On Mon, Mar 10, 2025 at 03:48:31PM +0700, John Naylor wrote:
> On Tue, Mar 4, 2025 at 2:11 AM Nathan Bossart <nathandbossart@gmail.com> wrote:
>> Overall, I wish we could avoid splitting things into separate files and
>> adding more header file gymnastics, but maybe there isn't much better we
>> can do without overhauling the CPU feature detection code.
>
> I wanted to make an attempt to make this aspect nicer. v13-0002
> incorporates deliberately compact and simple loops for inlined
> constant input into the dispatch function, and leaves the existing
> code alone.
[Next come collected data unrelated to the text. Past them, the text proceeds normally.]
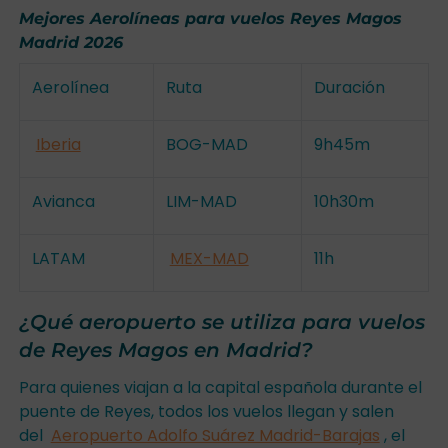
Mejores Aerolíneas para vuelos Reyes Magos
Madrid 2026
Aerolínea
Ruta
Duración
Iberia
BOG-MAD
9h45m
Avianca
LIM-MAD
10h30m
LATAM
MEX-MAD
11h
¿Qué aeropuerto se utiliza para vuelos
de Reyes Magos en Madrid?
Para quienes viajan a la capital española durante el
puente de Reyes, todos los vuelos llegan y salen
del
Aeropuerto Adolfo Suárez Madrid-Barajas
, el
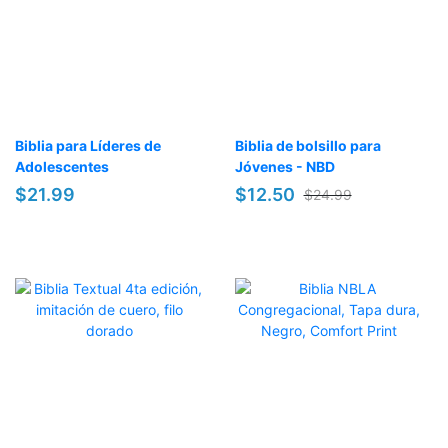
Biblia para Líderes de
Biblia de bolsillo para
Adolescentes
Jóvenes - NBD
$21.99
$12.50
$24.99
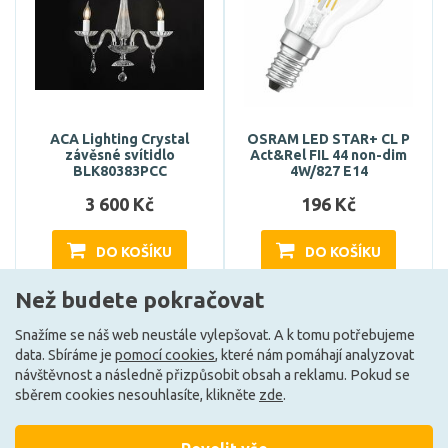
ACA Lighting Crystal
OSRAM LED STAR+ CL P
závěsné svítidlo
Act&Rel FIL 44 non-dim
BLK80383PCC
4W/827 E14
3 600 Kč
196 Kč
DO KOŠÍKU
DO KOŠÍKU
Než budete pokračovat
Může být u Vás 20. 8.
Může být u Vás 17. 8.
Snažíme se náš web neustále vylepšovat. A k tomu potřebujeme
data. Sbíráme je
pomocí cookies
, které nám pomáhají analyzovat
návštěvnost a následně přizpůsobit obsah a reklamu. Pokud se
E
sběrem cookies nesouhlasíte, klikněte
zde
.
This avoids code churn and saves vertical space in the
> copied code. It needs a bit more commentary, but I hope this is a more
> digestible prerequisite to the CLMUL algorithm -- as a reminder, it'll
> be simpler if we can always assume non-constant input can go through a
> function pointer.
That is certainly more readable. FWIW I think it would be entirely
reasonable to replace the pg_crc32c_sse42.c implementation with a call to
this new pg_comp_crc32c_dispatch() function. Of course, you'd have to
split things up like:
pg_attribute_no_sanitize_alignment()
static inline
pg_crc32c
pg_comp_crc32c_sse42_inline(pgcrc32c crc, const void *data, size_t len)
{
const unsigned char *p = data;
#ifdef __x86_64__
for (; len >= 8; p += 8, len -= 8)
crc = _mm_crc32_u64(crc, *(const uint64 *) p);
#endif
for (; len >= 4; p += 4, len -= 4)
crc = _mm_crc32_u32(crc, *(const uint32 *) p);
for (; len > 0; len--)
crc = _mm_crc32_u8(crc, *p++)
return crc;
}
pg_attribute_no_sanitize_alignment()
static inline
pg_crc32c
pg_comp_crc32c_dispatch(pg_crc32c crc, const void *data, size_t len)
{
if (__builtin_constant_p(len))
return pg_comp_crc32c_sse42_inline(crc, data, len);
return pg_comp_crc32c_sse42(crc, data, len);
}
And then in pg_crc32c_sse42.c:
pg_attribute_no_sanitize_alignment()
pg_attribute_target("sse4.2")
pg_crc32c
pg_comp_crc32c_sse42(pg_crc32c crc, const void *data, size_t len)
{
return pg_comp_crc32c_sse42_inline(crc, data, len);
}
Granted, that adds back some of the complexity you were trying to avoid
(and is very similar to your v12 patches), but it's pretty compact and
avoids some code duplication. FTR I don't feel too strongly about this,
but on balance I guess I'd be okay with a tad more complexity than your
v13 patches if it served a useful purpose.
--
nathan